====== Records to use
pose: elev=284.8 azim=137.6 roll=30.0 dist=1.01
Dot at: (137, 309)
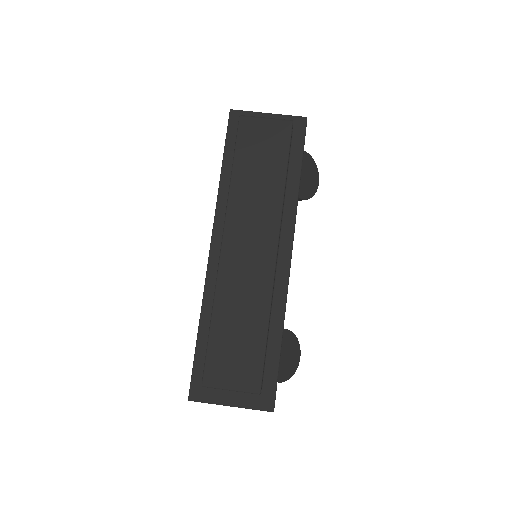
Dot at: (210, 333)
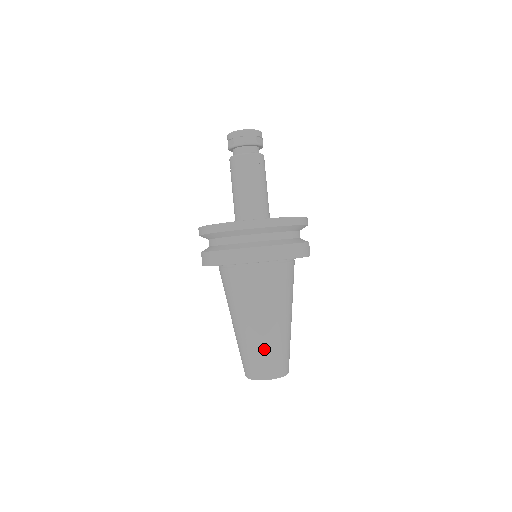
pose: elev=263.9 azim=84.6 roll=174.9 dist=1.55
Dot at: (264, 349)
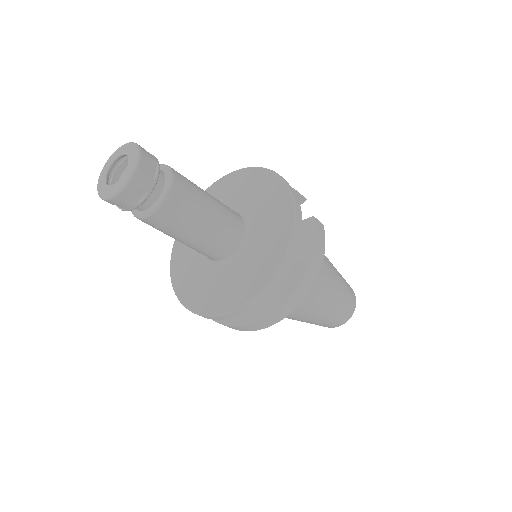
Dot at: (330, 318)
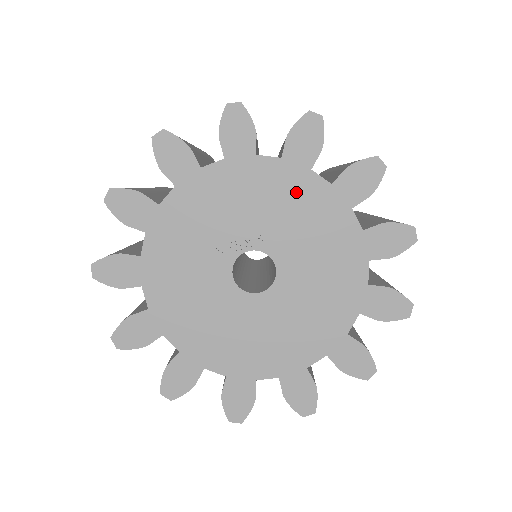
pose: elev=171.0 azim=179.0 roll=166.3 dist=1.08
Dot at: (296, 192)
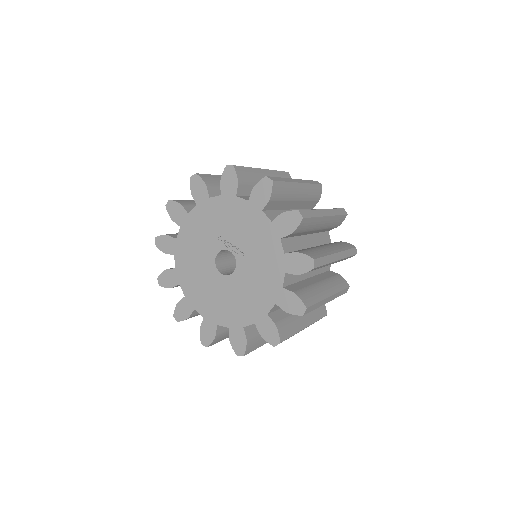
Dot at: (267, 243)
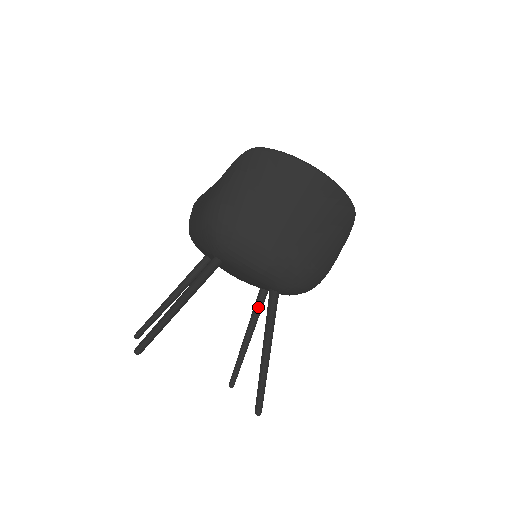
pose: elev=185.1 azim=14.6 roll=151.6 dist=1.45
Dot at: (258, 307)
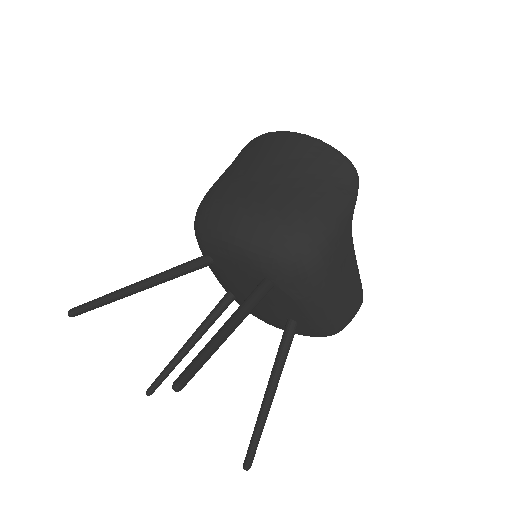
Dot at: (282, 343)
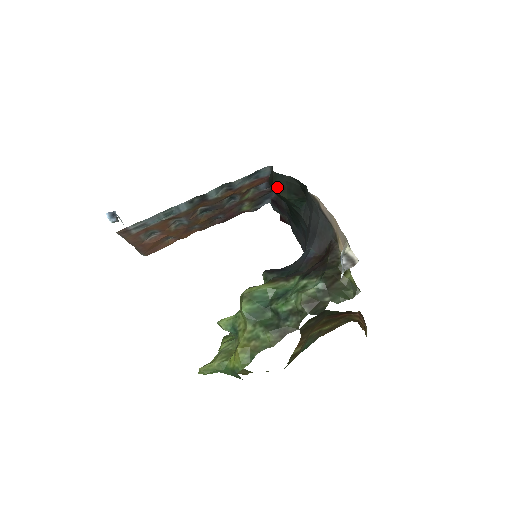
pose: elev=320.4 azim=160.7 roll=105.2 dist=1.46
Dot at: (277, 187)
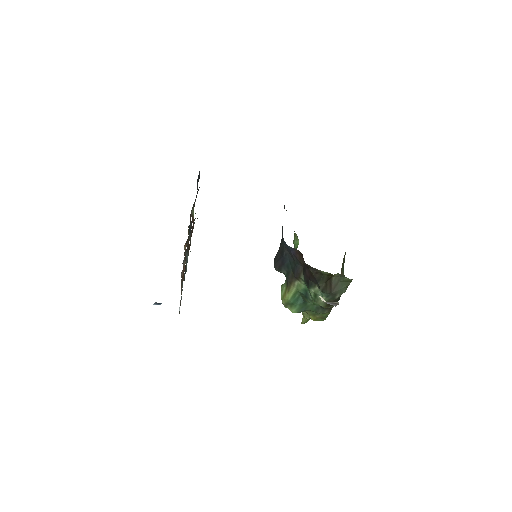
Dot at: occluded
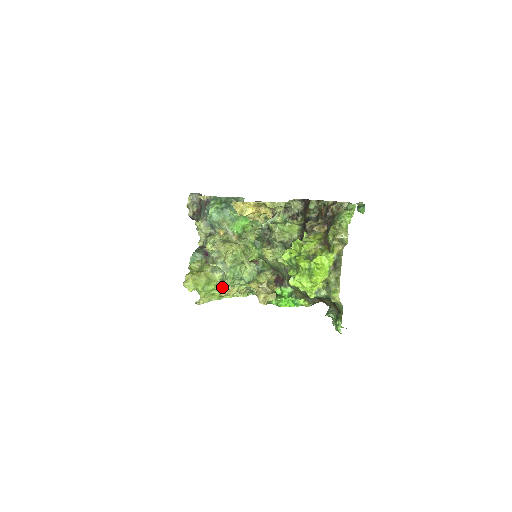
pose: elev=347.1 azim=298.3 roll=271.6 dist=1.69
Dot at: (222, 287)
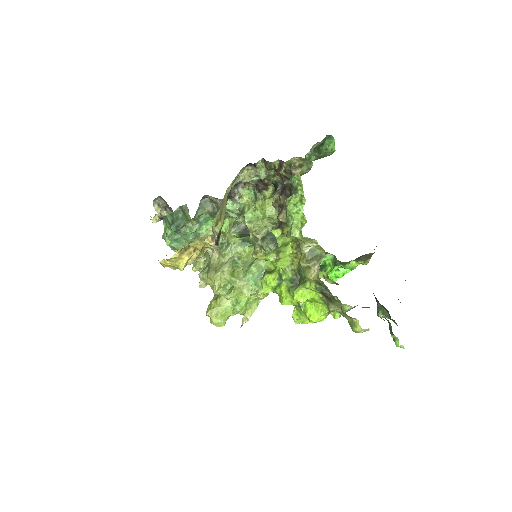
Dot at: occluded
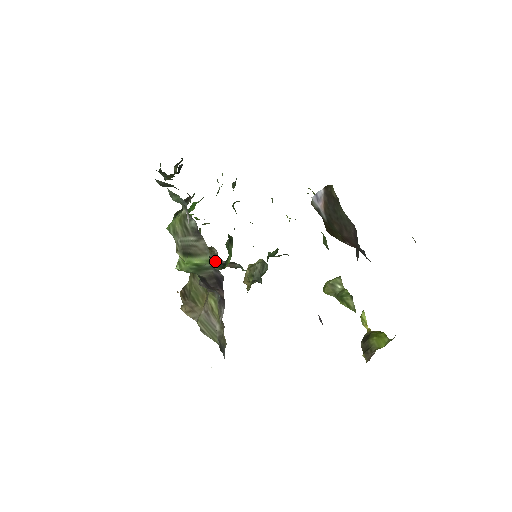
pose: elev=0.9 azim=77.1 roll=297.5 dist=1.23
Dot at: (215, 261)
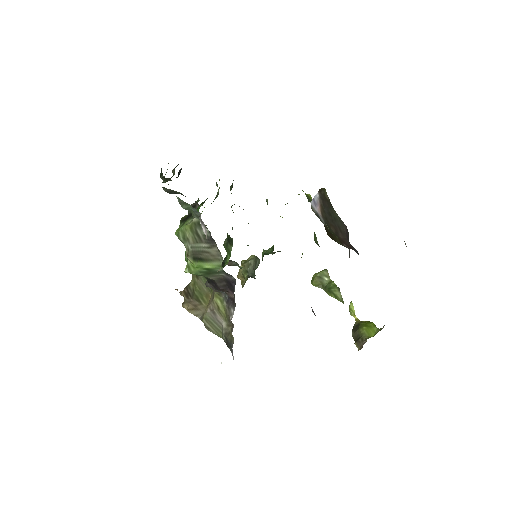
Dot at: occluded
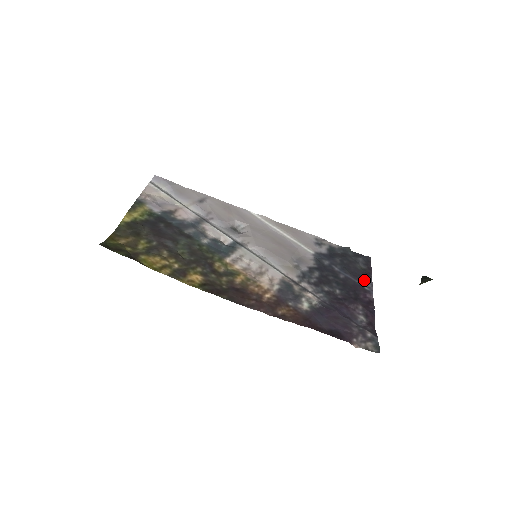
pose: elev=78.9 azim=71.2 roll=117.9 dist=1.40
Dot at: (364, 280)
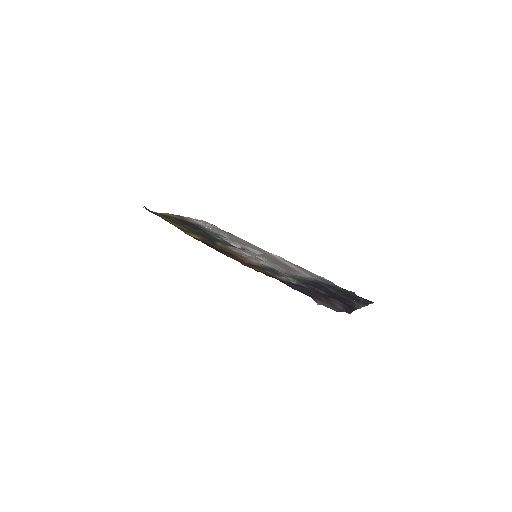
Dot at: (357, 302)
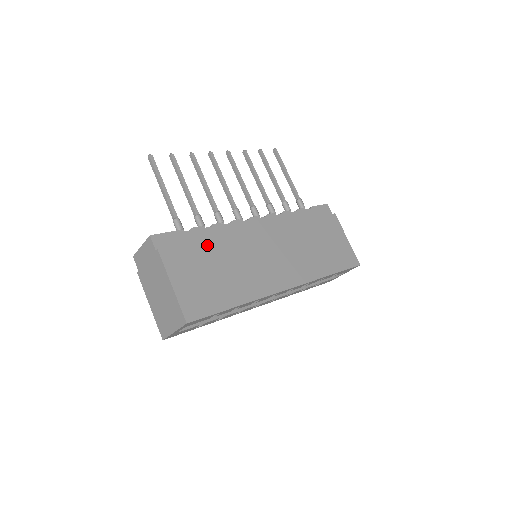
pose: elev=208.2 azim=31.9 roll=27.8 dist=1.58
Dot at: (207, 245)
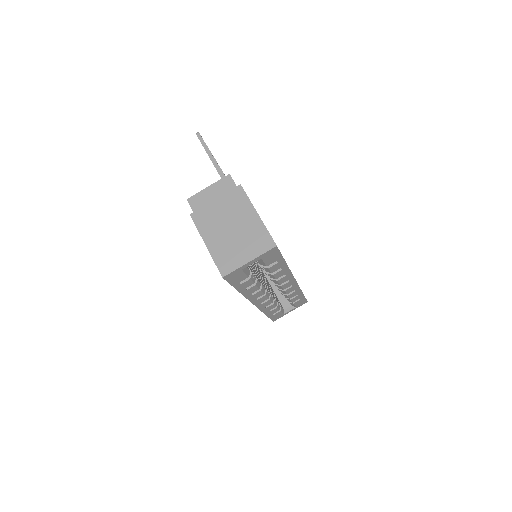
Dot at: occluded
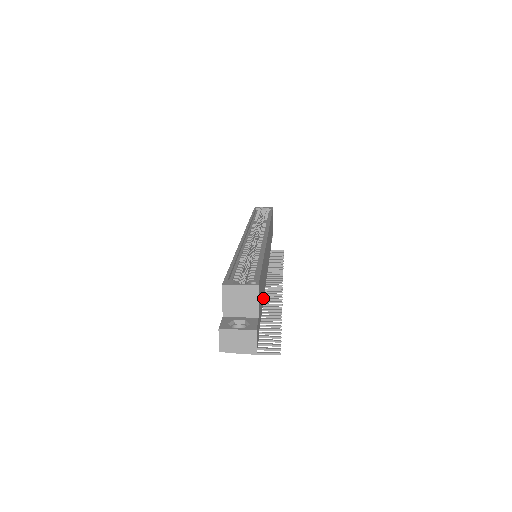
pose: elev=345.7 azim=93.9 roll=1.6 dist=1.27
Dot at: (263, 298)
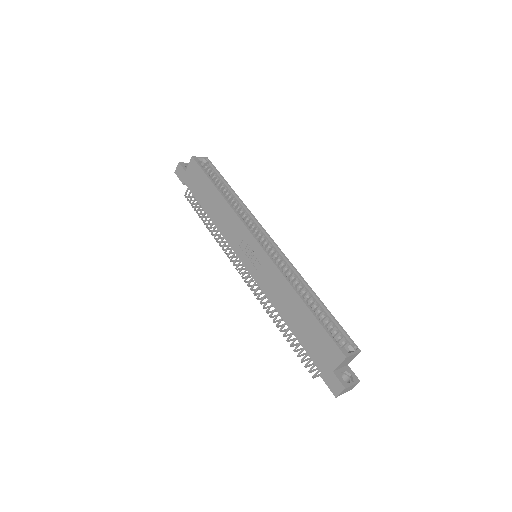
Dot at: occluded
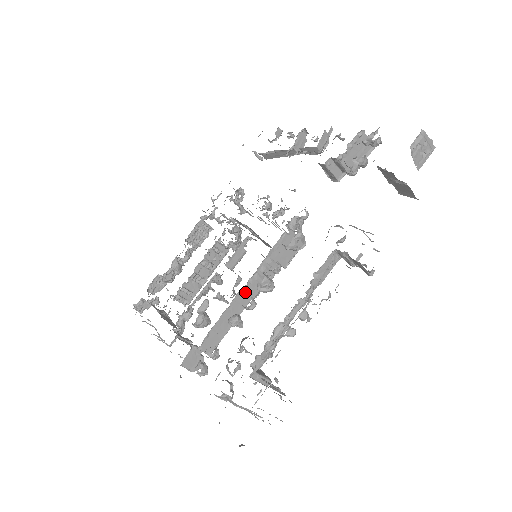
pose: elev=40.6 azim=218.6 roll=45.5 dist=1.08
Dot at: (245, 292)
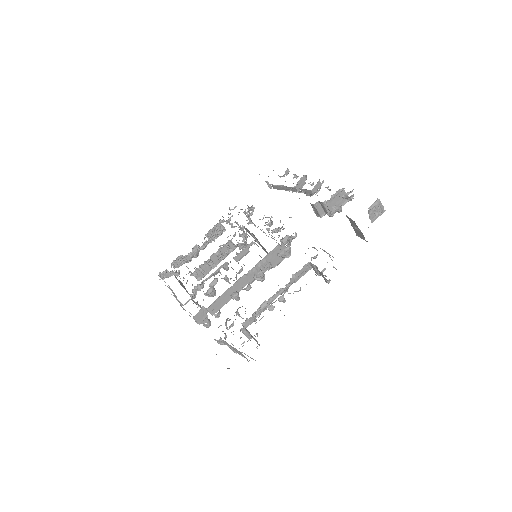
Dot at: (245, 278)
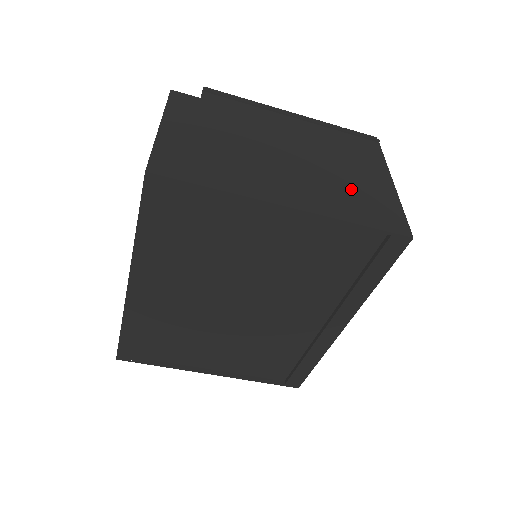
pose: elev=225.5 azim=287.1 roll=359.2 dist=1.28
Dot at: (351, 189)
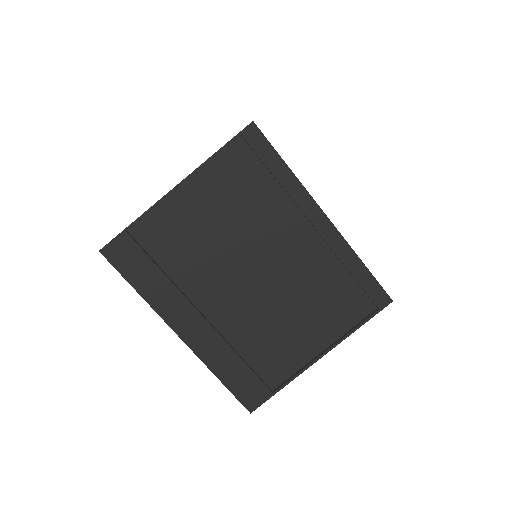
Dot at: occluded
============
Problem details =
Copy every line of the items above word for word, leaving out the pictures.

Correct response =
pose: elev=284.8 azim=137.6 roll=30.0 dist=1.01
Dot at: (137, 309)
Dot at: (210, 333)
pose: elev=263.9 azim=84.6 roll=174.9 dist=1.55
Dot at: (264, 349)
Dot at: (330, 318)
pose: elev=171.0 azim=179.0 roll=166.3 dist=1.08
Dot at: (296, 192)
Dot at: (267, 243)
pose: elev=185.1 azim=14.6 roll=151.6 dist=1.45
Dot at: (258, 307)
Dot at: (282, 343)
pose: elev=320.4 azim=160.7 roll=105.2 dist=1.46
Dot at: (277, 187)
Dot at: occluded
pose: elev=347.1 azim=298.3 roll=271.6 dist=1.69
Dot at: (222, 287)
Dot at: occluded
pose: elev=0.9 azim=77.1 roll=297.5 dist=1.23
Dot at: (215, 261)
Dot at: occluded
pose: elev=78.9 azim=71.2 roll=117.9 dist=1.40
Dot at: (364, 280)
Dot at: (357, 302)
pose: elev=208.2 azim=31.9 roll=27.8 dist=1.58
Dot at: (207, 245)
Dot at: occluded
pose: elev=345.7 azim=93.9 roll=1.6 dist=1.27
Dot at: (263, 298)
Dot at: occluded
pose: elev=40.6 azim=218.6 roll=45.5 dist=1.08
Dot at: (245, 292)
Dot at: (245, 278)
pose: elev=225.5 azim=287.1 roll=359.2 dist=1.28
Dot at: (351, 189)
Dot at: occluded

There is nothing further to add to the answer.